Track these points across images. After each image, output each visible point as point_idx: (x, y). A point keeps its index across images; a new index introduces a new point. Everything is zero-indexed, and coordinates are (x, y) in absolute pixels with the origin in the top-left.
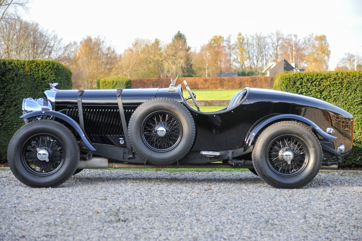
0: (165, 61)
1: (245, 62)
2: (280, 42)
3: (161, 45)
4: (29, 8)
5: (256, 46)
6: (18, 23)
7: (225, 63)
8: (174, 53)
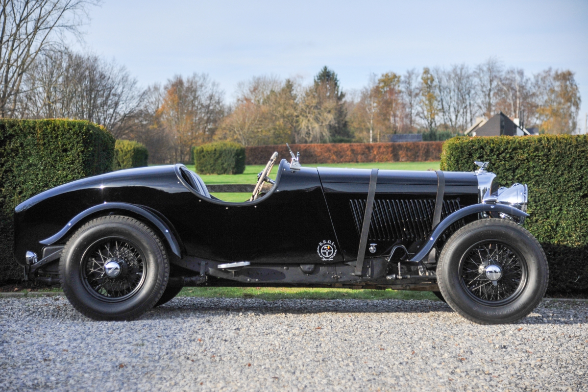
0: (303, 116)
1: (436, 117)
2: (495, 83)
3: (297, 91)
4: (84, 33)
5: (454, 91)
6: (65, 57)
7: (402, 119)
8: (318, 103)
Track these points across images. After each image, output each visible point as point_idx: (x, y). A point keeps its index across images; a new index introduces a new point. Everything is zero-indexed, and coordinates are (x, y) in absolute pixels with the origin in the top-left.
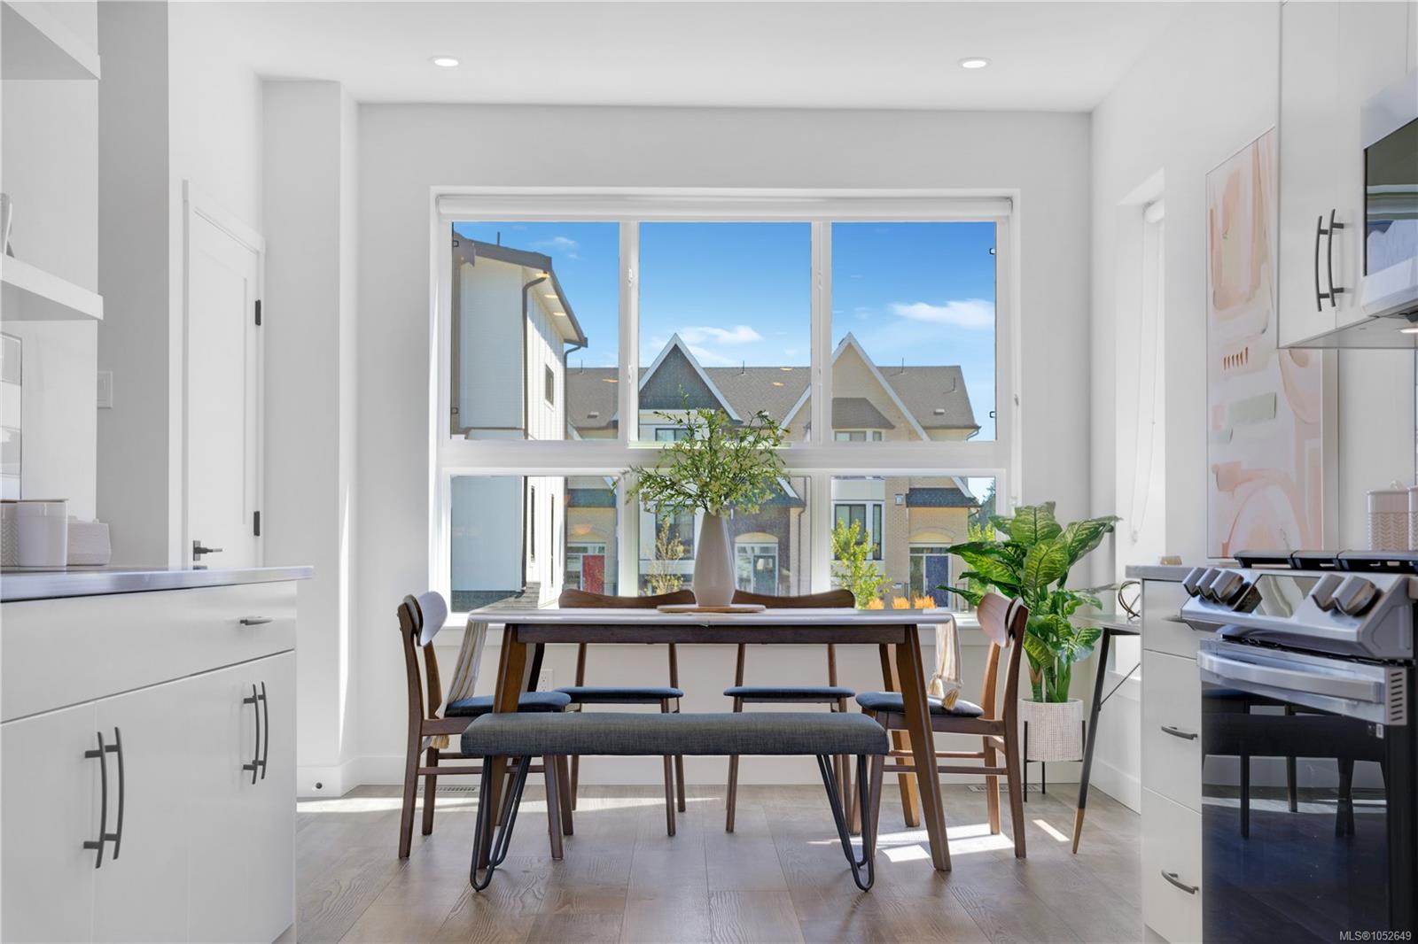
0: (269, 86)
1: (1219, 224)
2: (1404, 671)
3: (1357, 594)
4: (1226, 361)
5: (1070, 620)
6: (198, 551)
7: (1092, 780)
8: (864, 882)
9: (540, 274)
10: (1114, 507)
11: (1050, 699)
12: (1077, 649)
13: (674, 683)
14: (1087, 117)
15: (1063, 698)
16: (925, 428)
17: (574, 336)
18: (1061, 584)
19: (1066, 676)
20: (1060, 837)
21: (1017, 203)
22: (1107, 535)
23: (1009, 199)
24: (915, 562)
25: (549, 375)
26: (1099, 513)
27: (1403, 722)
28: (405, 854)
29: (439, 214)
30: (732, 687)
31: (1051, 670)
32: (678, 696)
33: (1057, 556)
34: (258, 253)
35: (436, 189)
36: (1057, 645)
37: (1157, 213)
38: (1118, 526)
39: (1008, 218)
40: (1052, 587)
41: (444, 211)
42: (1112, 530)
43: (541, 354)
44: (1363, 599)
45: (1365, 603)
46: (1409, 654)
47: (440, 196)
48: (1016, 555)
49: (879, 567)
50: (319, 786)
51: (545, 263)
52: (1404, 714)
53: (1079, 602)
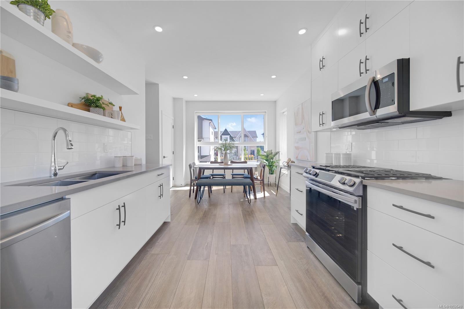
0: (174, 99)
1: (296, 115)
2: (361, 198)
3: (350, 182)
4: (297, 133)
5: (274, 164)
6: (164, 157)
7: (279, 185)
8: (249, 203)
9: (211, 121)
10: (279, 150)
11: (271, 174)
12: (275, 168)
13: (225, 173)
14: (275, 102)
15: (273, 174)
16: (252, 137)
17: (215, 128)
18: (273, 159)
19: (273, 171)
20: (275, 194)
21: (267, 113)
22: (278, 154)
23: (266, 112)
24: (251, 151)
25: (212, 132)
26: (277, 151)
27: (361, 207)
28: (190, 196)
29: (196, 115)
30: (232, 173)
31: (271, 170)
32: (225, 175)
33: (272, 156)
34: (173, 120)
35: (195, 112)
36: (272, 167)
37: (286, 113)
38: (280, 152)
39: (265, 114)
40: (272, 160)
41: (197, 114)
42: (279, 153)
43: (211, 130)
44: (352, 183)
45: (353, 184)
46: (362, 195)
47: (196, 112)
48: (267, 156)
49: (247, 152)
50: (181, 185)
51: (211, 120)
52: (361, 206)
53: (275, 162)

Activity :: Rewrite every line of the listing above, swapping "top-left" for "upper-left" and keeping all else the same. Leave out the pictures.

Result of this exercise ::
Track these points across images. After each image, output each visible point as point_idx: (x, y). A point keeps its index across images; a new index introduces a new point. Everything is zero-indexed, and coordinates are (x, y) in absolute pixels with the origin in the upper-left.
0: (165, 61)
1: (245, 62)
2: (280, 42)
3: (161, 45)
4: (29, 8)
5: (256, 46)
6: (18, 23)
7: (225, 63)
8: (174, 53)
0: (303, 116)
1: (436, 117)
2: (495, 83)
3: (297, 91)
4: (84, 33)
5: (454, 91)
6: (65, 57)
7: (402, 119)
8: (318, 103)
Track these points across images. After each image, output each visible point as point_idx: (x, y). A point keeps its index across images; a new index introduces a new point. Everything is zero-indexed, and coordinates are (x, y) in absolute pixels with the origin in the upper-left.
0: (269, 86)
1: (1219, 224)
2: (1404, 671)
3: (1357, 594)
4: (1226, 361)
5: (1070, 620)
6: (198, 551)
7: (1092, 780)
8: (864, 882)
9: (540, 274)
10: (1114, 507)
11: (1050, 699)
12: (1077, 649)
13: (674, 683)
14: (1087, 117)
15: (1063, 698)
16: (925, 428)
17: (574, 336)
18: (1061, 584)
19: (1066, 676)
20: (1060, 837)
21: (1017, 203)
22: (1107, 535)
23: (1009, 199)
24: (915, 562)
25: (549, 375)
26: (1099, 513)
27: (1403, 722)
28: (405, 854)
29: (439, 214)
30: (732, 687)
31: (1051, 670)
32: (678, 696)
33: (1057, 556)
34: (258, 253)
35: (436, 189)
36: (1057, 645)
37: (1157, 213)
38: (1118, 526)
39: (1008, 218)
40: (1052, 587)
41: (444, 211)
42: (1112, 530)
43: (541, 354)
44: (1363, 599)
45: (1365, 603)
46: (1409, 654)
47: (440, 196)
48: (1016, 555)
49: (879, 567)
50: (319, 786)
51: (545, 263)
52: (1404, 714)
53: (1079, 602)
0: (174, 99)
1: (296, 115)
2: (361, 198)
3: (350, 182)
4: (297, 133)
5: (274, 164)
6: (164, 157)
7: (279, 185)
8: (249, 203)
9: (211, 121)
10: (279, 150)
11: (271, 174)
12: (275, 168)
13: (225, 173)
14: (275, 102)
15: (273, 174)
16: (252, 137)
17: (215, 128)
18: (273, 159)
19: (273, 171)
20: (275, 194)
21: (267, 113)
22: (278, 154)
23: (266, 112)
24: (251, 151)
25: (212, 132)
26: (277, 151)
27: (361, 207)
28: (190, 196)
29: (196, 115)
30: (232, 173)
31: (271, 170)
32: (225, 175)
33: (272, 156)
34: (173, 120)
35: (195, 112)
36: (272, 167)
37: (286, 113)
38: (280, 152)
39: (265, 114)
40: (272, 160)
41: (197, 114)
42: (279, 153)
43: (211, 130)
44: (352, 183)
45: (353, 184)
46: (362, 195)
47: (196, 112)
48: (267, 156)
49: (247, 152)
50: (181, 185)
51: (211, 120)
52: (361, 206)
53: (275, 162)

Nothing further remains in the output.